Con l’uccisione del documentarista David Beriáin, da sempre impegnato su terreni difficili di crisi e di conflitto, dell’operatore Roberto Fraile e di un attivista irlandese che li stava aiutando a realizzare un documentario sulla caccia di frodo in Burkina Faso, emerge ancora una volta quanto sia pericoloso fare il giornalista oggi.
A pochi giorni dalla presentazione del rapporto d Reporters senza frontiere sulla situazione della libertà di stampa nel mondo torna più impellente che mai il tema della mancanza di tutela per i giornalisti impegnati in prima linea.
Questo ennesimo episodio di violenza contro operatori dell’informazione evidenzia quanto sia sempre più difficile e rischioso, non solo in teatri di guerra, svolgere la nostra professione.
Beriáin, autore di servizi / reportage in giro per il mondo tra cui “Il mondo dei narcos”, e Fraile, cameraman esperto e abituato a lavorare in zone di guerra, sono solo gli ultimi di una lunga serie di reporter che hanno perso la vita in circostanze legate allo svolgimento della professione.
Il dato più preoccupante rispetto agli anni precedenti, è quello relativo ai giornalisti morti non in zone di conflitto, il 64%, circa i due terzi delle vittime del 2020.
Un recente rapporto delle Nazioni Unite ha evidenziato che negli ultimi quattordici anni quasi 1.200 giornalisti sono stati uccisi per aver riferito le notizie e portato informazioni al pubblico. In nove casi su dieci gli assassini sono rimasti impuniti.
Ma resta comunque la realtà degli inviati di guerra quella più esposta, non essendo mai stato predisposto un meccanismo concreto per l’applicazione del diritto internazionale sulla protezione dei giornalisti che ormai sono esposti a una doppia minaccia, come ha evidenziato il segretario generale di Rsf, Christophe Deloire: gruppi non statali che compiono impunemente estorsioni e violenze, ma anche Stati che non rispettano i loro obblighi verso la stampa.
Per questo Deloire ha chiesto che l’Onu designi un rappresentante speciale per la protezione dei giornalisti. E a fronte del rischio a cui sono esposti quei colleghi che svolgono un ruolo estremamente importante, sia nella copertura di notizie da realtà altrimenti oscurate sia nella tutela dei diritti umani, sarebbe auspicabile che il Consiglio di sicurezza delle Nazioni Unite prendesse sul serio tale opzione.

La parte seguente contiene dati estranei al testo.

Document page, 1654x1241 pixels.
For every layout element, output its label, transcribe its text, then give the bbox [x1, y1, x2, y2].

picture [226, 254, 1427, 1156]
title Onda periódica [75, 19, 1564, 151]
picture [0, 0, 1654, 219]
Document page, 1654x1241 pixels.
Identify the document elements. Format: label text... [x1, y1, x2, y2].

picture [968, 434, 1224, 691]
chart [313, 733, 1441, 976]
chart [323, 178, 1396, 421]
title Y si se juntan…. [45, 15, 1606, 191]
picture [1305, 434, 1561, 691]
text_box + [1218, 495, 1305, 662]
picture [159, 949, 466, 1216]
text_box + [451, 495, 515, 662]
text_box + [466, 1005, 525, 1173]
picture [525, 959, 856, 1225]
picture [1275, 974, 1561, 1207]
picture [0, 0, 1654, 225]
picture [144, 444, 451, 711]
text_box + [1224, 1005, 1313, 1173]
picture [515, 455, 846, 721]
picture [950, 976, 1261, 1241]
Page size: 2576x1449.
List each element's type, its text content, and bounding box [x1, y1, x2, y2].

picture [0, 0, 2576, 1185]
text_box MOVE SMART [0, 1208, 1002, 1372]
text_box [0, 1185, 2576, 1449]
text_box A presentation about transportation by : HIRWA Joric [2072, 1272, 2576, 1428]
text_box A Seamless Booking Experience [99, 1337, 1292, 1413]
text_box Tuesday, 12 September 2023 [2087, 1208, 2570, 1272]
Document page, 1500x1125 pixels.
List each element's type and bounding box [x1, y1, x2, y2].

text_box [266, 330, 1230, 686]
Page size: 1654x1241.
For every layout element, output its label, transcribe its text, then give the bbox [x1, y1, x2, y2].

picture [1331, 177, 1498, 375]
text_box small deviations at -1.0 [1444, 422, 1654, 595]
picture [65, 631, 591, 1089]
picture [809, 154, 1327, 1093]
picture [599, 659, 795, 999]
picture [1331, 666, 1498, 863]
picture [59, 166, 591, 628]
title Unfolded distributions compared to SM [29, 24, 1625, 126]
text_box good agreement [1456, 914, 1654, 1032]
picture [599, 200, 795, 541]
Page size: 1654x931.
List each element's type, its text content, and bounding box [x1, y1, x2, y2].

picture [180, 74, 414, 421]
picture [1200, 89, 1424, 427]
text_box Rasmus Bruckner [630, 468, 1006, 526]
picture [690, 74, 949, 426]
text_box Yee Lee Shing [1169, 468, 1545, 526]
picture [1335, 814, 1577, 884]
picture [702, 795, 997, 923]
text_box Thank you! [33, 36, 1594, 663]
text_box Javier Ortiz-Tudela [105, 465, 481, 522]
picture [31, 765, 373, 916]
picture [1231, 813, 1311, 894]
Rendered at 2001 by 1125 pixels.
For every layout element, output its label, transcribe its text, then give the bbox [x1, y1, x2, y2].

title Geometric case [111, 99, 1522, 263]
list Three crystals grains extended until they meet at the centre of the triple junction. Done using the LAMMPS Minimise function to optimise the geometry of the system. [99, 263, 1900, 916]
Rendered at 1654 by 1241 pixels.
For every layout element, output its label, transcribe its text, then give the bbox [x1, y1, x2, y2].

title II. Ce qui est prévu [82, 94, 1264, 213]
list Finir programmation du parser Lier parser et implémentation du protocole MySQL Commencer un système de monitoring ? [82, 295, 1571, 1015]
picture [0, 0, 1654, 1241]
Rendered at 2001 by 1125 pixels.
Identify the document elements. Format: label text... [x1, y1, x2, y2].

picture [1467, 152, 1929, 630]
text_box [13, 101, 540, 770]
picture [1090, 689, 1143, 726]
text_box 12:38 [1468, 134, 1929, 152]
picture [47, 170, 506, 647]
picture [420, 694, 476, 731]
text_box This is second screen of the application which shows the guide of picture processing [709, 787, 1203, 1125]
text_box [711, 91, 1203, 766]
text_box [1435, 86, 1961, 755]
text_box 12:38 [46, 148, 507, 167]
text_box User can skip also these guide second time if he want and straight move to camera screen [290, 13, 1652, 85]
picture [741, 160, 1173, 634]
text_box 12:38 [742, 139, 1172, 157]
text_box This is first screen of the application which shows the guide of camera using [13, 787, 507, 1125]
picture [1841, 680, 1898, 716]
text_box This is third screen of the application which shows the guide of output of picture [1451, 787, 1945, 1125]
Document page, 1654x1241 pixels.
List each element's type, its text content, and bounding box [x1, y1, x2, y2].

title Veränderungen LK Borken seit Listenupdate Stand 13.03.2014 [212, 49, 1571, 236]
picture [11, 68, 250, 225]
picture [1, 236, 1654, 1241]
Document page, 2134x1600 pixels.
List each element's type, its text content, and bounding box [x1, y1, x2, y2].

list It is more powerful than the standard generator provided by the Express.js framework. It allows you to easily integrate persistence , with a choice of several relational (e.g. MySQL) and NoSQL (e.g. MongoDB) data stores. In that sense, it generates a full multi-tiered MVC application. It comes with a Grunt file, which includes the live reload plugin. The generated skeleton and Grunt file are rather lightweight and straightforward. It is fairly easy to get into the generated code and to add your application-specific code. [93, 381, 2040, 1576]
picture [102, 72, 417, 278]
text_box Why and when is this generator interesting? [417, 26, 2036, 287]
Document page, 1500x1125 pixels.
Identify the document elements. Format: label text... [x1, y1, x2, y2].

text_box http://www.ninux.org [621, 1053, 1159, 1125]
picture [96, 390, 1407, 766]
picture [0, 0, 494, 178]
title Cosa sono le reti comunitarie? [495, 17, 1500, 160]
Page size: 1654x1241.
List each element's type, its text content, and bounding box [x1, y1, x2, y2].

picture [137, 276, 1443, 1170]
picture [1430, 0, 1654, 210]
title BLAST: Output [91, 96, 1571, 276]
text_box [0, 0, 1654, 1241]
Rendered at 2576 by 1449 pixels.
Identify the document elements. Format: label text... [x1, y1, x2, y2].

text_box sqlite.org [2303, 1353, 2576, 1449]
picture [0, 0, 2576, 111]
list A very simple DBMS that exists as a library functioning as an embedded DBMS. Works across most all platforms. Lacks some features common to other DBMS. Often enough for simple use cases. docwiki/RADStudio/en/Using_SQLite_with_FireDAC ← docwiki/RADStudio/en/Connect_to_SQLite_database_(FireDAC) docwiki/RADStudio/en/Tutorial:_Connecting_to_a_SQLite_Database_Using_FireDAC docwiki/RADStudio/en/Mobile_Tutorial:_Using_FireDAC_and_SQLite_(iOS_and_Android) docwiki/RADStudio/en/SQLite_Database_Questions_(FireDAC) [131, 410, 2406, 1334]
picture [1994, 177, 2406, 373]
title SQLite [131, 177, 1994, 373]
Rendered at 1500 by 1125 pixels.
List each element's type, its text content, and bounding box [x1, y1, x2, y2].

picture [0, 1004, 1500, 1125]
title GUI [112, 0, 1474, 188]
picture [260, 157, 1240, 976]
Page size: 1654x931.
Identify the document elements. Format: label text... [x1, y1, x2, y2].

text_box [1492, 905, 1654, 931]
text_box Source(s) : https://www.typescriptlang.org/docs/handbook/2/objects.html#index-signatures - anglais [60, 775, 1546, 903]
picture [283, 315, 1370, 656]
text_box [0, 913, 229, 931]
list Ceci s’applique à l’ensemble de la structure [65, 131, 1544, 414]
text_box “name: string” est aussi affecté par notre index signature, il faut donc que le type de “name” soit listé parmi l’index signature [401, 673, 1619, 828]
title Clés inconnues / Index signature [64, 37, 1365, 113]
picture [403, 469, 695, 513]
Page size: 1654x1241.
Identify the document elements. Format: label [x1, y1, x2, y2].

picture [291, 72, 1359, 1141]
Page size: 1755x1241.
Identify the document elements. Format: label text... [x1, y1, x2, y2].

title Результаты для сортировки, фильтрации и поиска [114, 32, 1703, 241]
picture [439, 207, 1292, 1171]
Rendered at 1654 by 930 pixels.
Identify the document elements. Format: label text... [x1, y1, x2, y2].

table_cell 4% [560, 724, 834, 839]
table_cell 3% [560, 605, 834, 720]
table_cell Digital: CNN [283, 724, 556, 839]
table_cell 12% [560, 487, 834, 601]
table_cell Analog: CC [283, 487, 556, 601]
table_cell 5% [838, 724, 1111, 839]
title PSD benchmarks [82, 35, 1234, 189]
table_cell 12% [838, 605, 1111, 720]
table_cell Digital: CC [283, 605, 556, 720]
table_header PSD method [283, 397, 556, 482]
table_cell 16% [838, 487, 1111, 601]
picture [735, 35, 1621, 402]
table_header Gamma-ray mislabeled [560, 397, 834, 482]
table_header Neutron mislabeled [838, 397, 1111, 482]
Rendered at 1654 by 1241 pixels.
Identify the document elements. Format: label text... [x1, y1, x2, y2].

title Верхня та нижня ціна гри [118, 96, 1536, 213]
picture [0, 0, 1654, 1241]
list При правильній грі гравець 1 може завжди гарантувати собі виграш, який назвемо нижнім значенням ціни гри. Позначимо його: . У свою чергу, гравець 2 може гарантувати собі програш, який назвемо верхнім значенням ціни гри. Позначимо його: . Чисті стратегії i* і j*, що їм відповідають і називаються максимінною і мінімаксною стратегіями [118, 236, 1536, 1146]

Il lavoro di quanti garantiscono visibilità a chi denuncia le violazioni a danno delle minoranze o delle fasce deboli e fungono da cassa di risonanza per tutte le voci, anche quelle indigeste ai poteri forti, affinché possano essere ascoltate, deve essere tutelato.
Anche quando i giornalisti sono consapevoli di rischiare sulla propria pelle e nonostante questo non si tirano indietro.
Ho avuto la fortuna di conoscere colleghi che di fronte a situazioni di grande criticità e questioni off-limits non si sono arresi. Da loro ho imparato che bisogna avere la forza di denunciare le vessazioni e gli abusi che avvengono in ogni luogo perché lasciare che siano perpetrati impunemente e che rimangano nel silenzio è, come diceva Martin Luther King, una minaccia per la giustizia ovunque. Andando in Sudan nel pieno delle rivolte contro il regime dell presidente dittatore Omar Hassan al-Bashir io stessa ho corso dei rischi, ma sono riuscita a tornare a casa indenne grazie all’intervento del ministero degli Esteri italiano quando fui sequestrata dai sevizi di sicurezza sudanesi.
Altri giornalisti sono stati meno fortunati. Colleghi incrociati un paio di volte, come Gilles Jacquier, fotoreporter di France 2 ucciso sei anni fa in Siria. O che conoscevo bene come Tim Hetherington, con il quale condividevo la passione per il Darfur, massacrato da un colpo di mortaio a Misurata, in Libia, il 20 aprile del 2011.
E proprio pensando a storie e persone come Tim, alla sua intensa e incondizionata capacità di raccontare le violazioni dei diritti umani, ritengo fondamentale rilanciare e supportare la richiesta di Reporters sans frontières affinché giornalisti coraggiosi e appassionati possano continuare nell’opera di informare su storie che altrimenti non conosceremmo mai.